**REQUIREMENT**
Each line below from the "是中国唯一以皇帝名号得名的城市，全国首批" line through the "Skorašnji članci" line, those two included, must be restated word for word; the pictures must not be.

(Data items)

◆ ◆ ◆ ◆

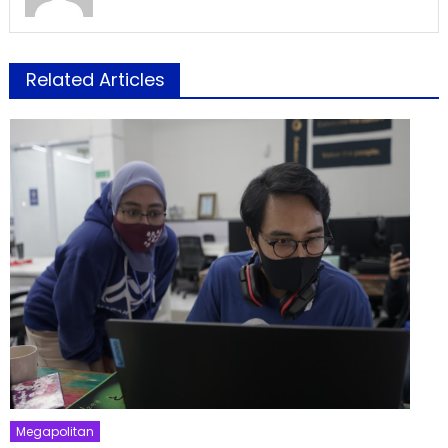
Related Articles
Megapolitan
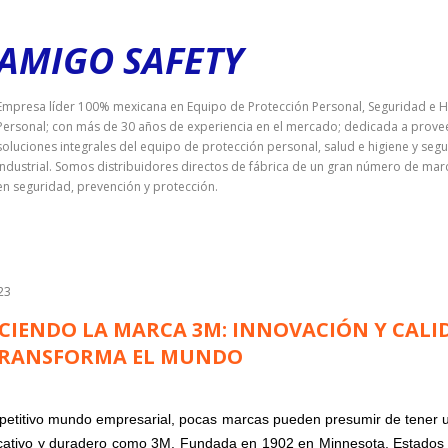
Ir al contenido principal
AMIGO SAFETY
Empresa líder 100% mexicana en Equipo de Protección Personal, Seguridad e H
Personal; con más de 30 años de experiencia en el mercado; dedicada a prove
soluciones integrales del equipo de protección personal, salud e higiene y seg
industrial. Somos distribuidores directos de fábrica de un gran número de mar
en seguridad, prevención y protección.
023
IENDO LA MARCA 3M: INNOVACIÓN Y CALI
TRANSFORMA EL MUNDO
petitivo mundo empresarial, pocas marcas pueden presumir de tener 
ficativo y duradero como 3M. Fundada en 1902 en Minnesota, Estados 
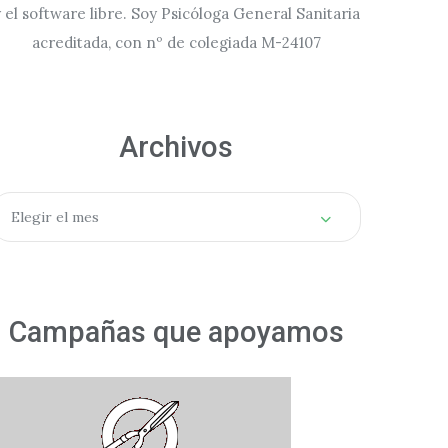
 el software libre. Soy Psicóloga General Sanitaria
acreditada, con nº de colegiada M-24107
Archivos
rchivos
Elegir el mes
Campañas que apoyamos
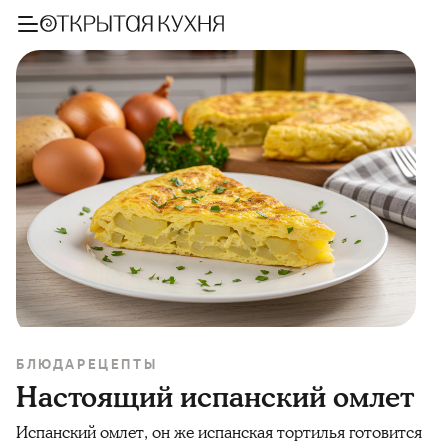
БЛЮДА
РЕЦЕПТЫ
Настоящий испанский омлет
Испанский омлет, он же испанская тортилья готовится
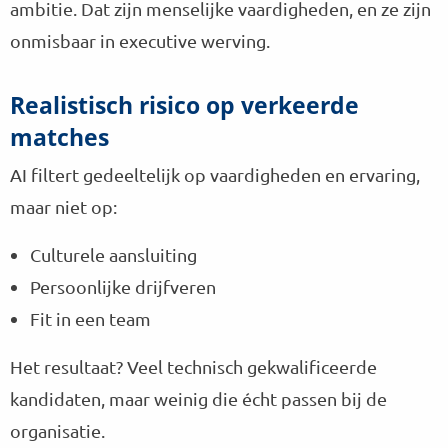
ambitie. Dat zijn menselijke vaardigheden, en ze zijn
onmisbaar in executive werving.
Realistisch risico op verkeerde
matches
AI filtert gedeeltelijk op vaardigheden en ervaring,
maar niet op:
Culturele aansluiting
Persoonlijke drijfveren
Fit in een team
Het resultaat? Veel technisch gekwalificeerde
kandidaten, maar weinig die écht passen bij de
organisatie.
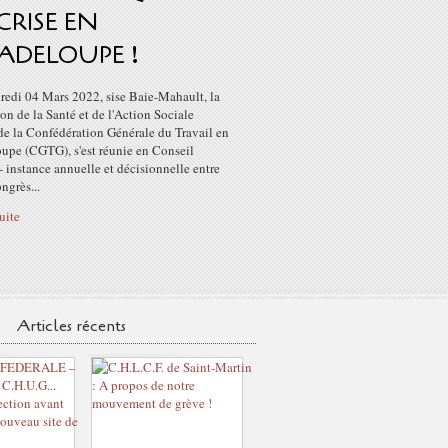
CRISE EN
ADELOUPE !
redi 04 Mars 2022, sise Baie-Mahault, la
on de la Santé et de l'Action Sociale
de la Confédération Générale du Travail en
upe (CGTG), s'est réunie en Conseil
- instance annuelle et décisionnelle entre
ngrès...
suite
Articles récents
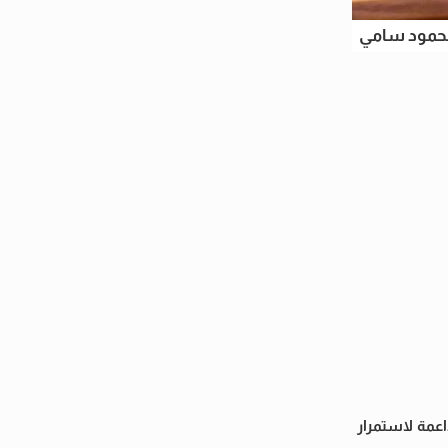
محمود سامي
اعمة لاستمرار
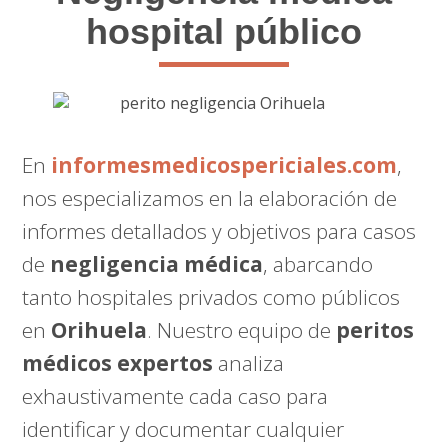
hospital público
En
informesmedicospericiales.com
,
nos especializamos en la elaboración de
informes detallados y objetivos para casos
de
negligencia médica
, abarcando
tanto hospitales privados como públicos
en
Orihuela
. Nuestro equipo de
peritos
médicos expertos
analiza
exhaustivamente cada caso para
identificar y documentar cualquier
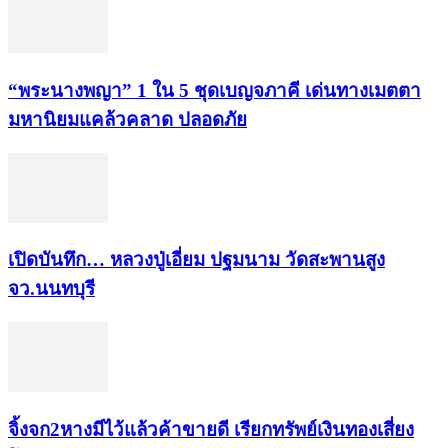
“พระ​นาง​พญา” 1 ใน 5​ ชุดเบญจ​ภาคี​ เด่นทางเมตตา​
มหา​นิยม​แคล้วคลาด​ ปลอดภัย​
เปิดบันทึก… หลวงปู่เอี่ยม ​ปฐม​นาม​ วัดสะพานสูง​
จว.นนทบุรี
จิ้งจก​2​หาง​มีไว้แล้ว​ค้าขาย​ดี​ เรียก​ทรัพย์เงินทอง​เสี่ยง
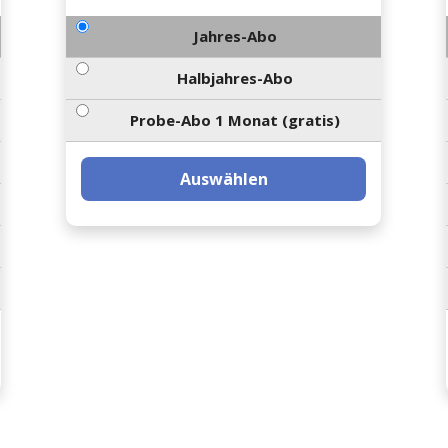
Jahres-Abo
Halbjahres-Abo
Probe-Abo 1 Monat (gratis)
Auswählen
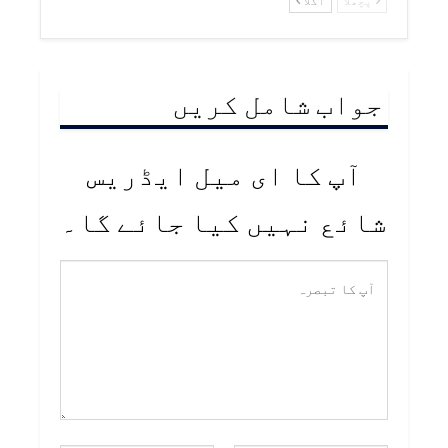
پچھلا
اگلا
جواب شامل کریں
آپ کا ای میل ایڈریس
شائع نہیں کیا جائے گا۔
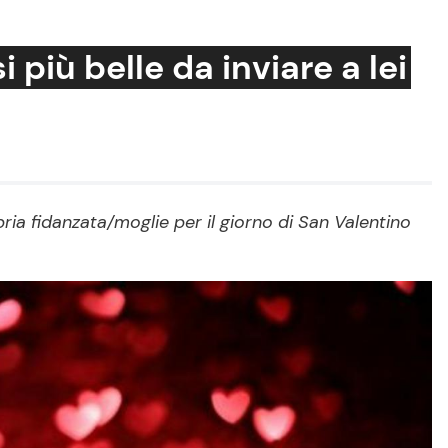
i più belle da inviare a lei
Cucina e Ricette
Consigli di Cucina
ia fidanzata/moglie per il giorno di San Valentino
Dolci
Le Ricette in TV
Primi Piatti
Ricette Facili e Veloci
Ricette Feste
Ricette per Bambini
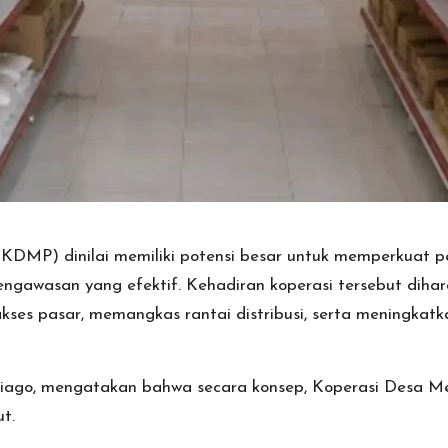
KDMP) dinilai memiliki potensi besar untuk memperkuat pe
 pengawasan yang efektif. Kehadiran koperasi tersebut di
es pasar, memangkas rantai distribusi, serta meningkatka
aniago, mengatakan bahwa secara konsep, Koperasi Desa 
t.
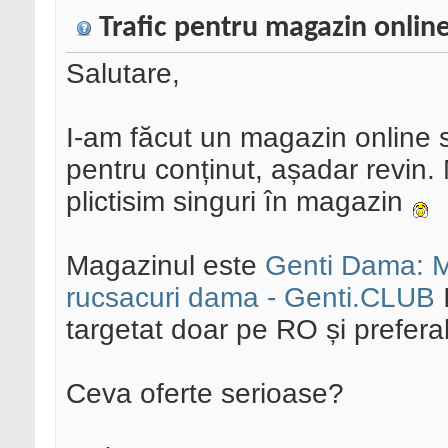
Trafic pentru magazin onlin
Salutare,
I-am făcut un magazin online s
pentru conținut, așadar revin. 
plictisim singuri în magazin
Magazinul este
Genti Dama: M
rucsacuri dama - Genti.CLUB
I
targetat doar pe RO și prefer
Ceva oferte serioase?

◆ ◆ ◆ ◆

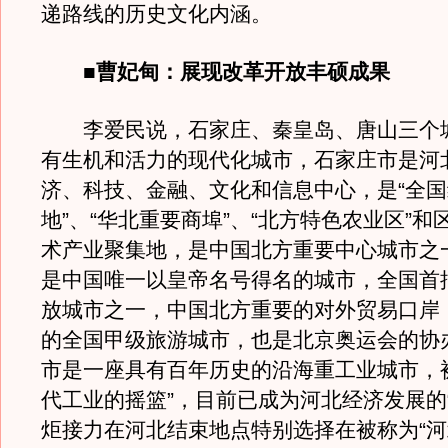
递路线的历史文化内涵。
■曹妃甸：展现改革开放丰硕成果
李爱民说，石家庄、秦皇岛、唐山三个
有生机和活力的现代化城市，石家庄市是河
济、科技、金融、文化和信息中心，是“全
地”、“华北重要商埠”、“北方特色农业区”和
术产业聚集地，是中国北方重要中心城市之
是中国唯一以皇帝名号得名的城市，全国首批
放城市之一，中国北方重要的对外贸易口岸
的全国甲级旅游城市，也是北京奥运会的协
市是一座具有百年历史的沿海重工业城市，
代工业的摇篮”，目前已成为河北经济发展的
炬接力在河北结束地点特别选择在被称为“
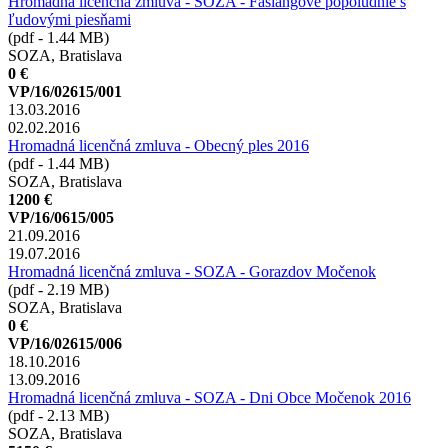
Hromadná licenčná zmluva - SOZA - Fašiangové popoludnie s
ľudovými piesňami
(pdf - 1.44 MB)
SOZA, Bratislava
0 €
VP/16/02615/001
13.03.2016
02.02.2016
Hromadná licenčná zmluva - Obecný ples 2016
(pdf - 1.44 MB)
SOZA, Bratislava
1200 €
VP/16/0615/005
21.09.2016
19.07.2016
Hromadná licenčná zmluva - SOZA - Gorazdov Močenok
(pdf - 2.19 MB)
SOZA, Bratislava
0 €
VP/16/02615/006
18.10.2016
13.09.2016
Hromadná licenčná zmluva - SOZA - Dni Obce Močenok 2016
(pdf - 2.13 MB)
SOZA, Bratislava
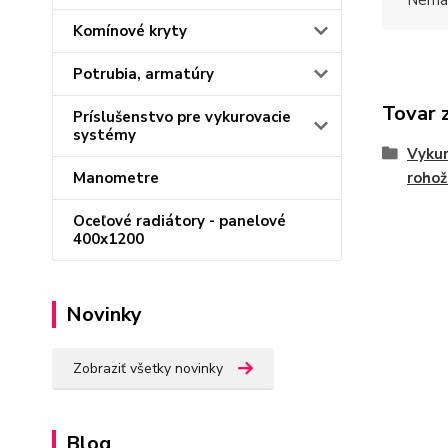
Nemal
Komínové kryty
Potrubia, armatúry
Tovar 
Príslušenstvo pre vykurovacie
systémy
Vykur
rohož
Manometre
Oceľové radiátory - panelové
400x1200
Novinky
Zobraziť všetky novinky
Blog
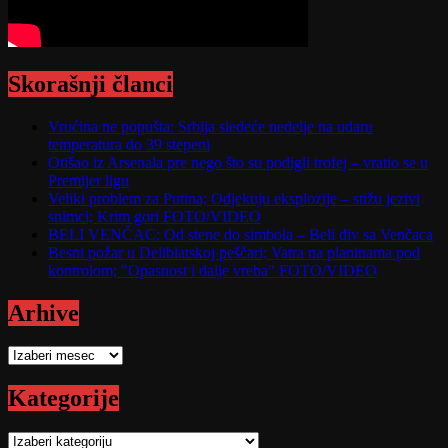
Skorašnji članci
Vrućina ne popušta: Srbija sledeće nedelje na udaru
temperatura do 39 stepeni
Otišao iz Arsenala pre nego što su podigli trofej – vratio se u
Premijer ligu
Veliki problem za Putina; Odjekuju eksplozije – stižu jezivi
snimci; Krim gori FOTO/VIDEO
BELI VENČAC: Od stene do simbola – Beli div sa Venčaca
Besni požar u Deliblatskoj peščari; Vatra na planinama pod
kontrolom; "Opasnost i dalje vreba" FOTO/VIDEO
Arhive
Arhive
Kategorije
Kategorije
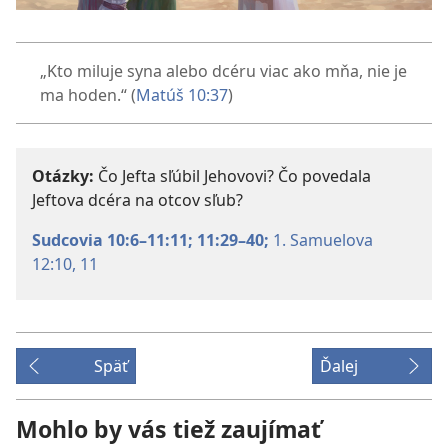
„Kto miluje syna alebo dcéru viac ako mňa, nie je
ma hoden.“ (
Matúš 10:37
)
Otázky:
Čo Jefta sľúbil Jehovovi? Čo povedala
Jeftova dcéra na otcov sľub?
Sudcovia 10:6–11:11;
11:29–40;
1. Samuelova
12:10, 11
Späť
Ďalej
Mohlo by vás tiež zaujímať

◆ ◆ ◆ ◆

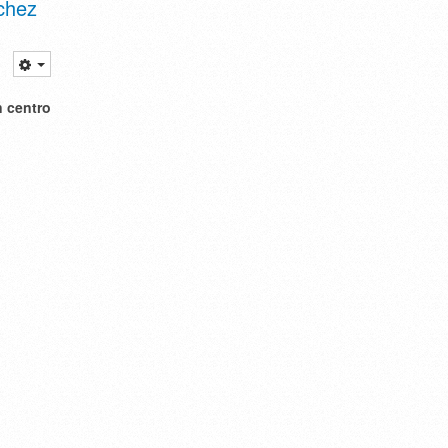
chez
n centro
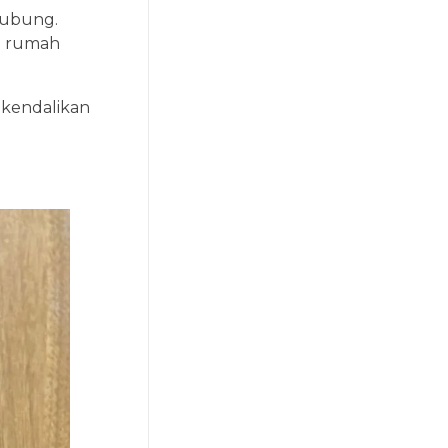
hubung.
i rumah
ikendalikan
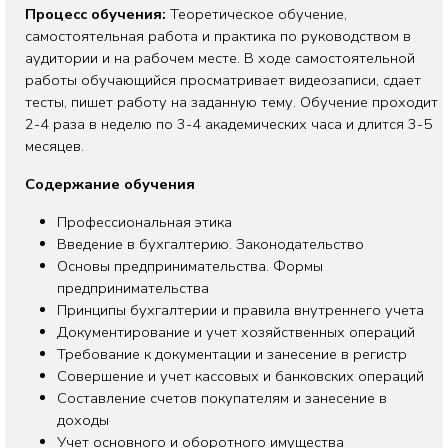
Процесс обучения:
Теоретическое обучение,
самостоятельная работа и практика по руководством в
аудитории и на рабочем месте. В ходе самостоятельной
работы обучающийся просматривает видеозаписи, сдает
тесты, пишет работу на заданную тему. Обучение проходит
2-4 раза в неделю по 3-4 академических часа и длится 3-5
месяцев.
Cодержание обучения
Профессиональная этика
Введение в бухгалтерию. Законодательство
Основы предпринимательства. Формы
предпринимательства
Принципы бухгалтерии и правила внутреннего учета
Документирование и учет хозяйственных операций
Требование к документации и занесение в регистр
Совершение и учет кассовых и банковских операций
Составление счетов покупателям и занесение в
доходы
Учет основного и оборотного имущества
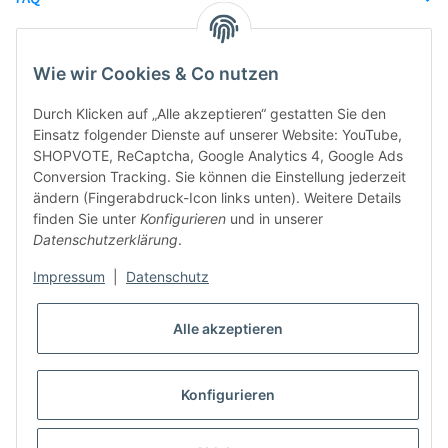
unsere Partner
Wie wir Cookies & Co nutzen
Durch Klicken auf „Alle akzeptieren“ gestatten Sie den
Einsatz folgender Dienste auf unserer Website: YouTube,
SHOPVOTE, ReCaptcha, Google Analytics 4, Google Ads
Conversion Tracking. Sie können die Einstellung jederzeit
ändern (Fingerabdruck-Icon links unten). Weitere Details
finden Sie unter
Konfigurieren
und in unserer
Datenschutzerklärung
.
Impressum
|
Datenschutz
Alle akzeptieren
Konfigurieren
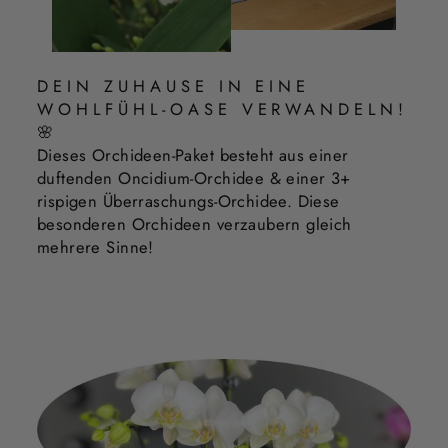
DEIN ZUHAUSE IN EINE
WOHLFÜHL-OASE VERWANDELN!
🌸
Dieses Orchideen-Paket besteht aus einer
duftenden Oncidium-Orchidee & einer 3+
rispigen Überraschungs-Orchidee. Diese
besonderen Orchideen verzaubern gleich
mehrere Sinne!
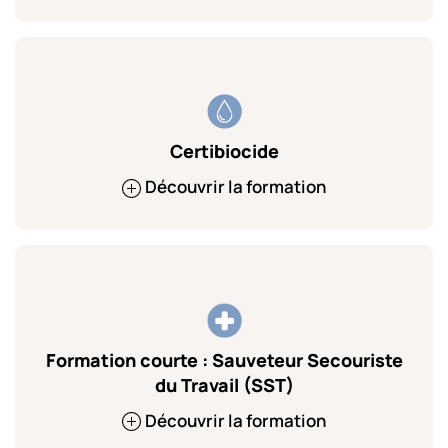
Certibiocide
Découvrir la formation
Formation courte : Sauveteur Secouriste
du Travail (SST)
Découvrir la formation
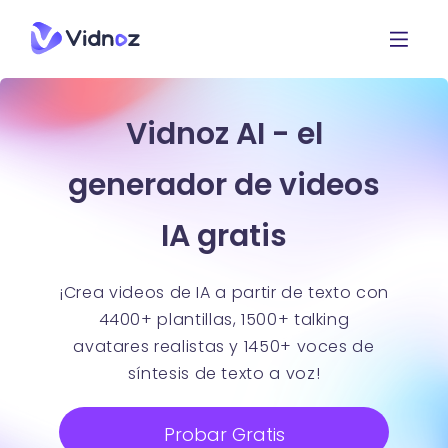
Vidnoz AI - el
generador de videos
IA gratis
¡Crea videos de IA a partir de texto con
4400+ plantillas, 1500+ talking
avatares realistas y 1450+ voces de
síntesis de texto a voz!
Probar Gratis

◆ ◆ ◆ ◆

**ANSWER TO THIS TASK**
是中国唯一以皇帝名号得名的城市，全国首批
放城市之一，中国北方重要的对外贸易口岸
的全国甲级旅游城市，也是北京奥运会的协
市是一座具有百年历史的沿海重工业城市，
代工业的摇篮”，目前已成为河北经济发展的
炬接力在河北结束地点特别选择在被称为“
Hromadná licenčná zmluva - SOZA - Fašiangové popoludnie s
ľudovými piesňami
(pdf - 1.44 MB)
SOZA, Bratislava
0 €
VP/16/02615/001
13.03.2016
02.02.2016
Hromadná licenčná zmluva - Obecný ples 2016
(pdf - 1.44 MB)
SOZA, Bratislava
1200 €
VP/16/0615/005
21.09.2016
19.07.2016
Hromadná licenčná zmluva - SOZA - Gorazdov Močenok
(pdf - 2.19 MB)
SOZA, Bratislava
0 €
VP/16/02615/006
18.10.2016
13.09.2016
Hromadná licenčná zmluva - SOZA - Dni Obce Močenok 2016
(pdf - 2.13 MB)
SOZA, Bratislava
Nemal
Komínové kryty
Potrubia, armatúry
Tovar 
Príslušenstvo pre vykurovacie
systémy
Vykur
rohož
Manometre
Oceľové radiátory - panelové
400x1200
Novinky
Zobraziť všetky novinky
Blog
Skorašnji članci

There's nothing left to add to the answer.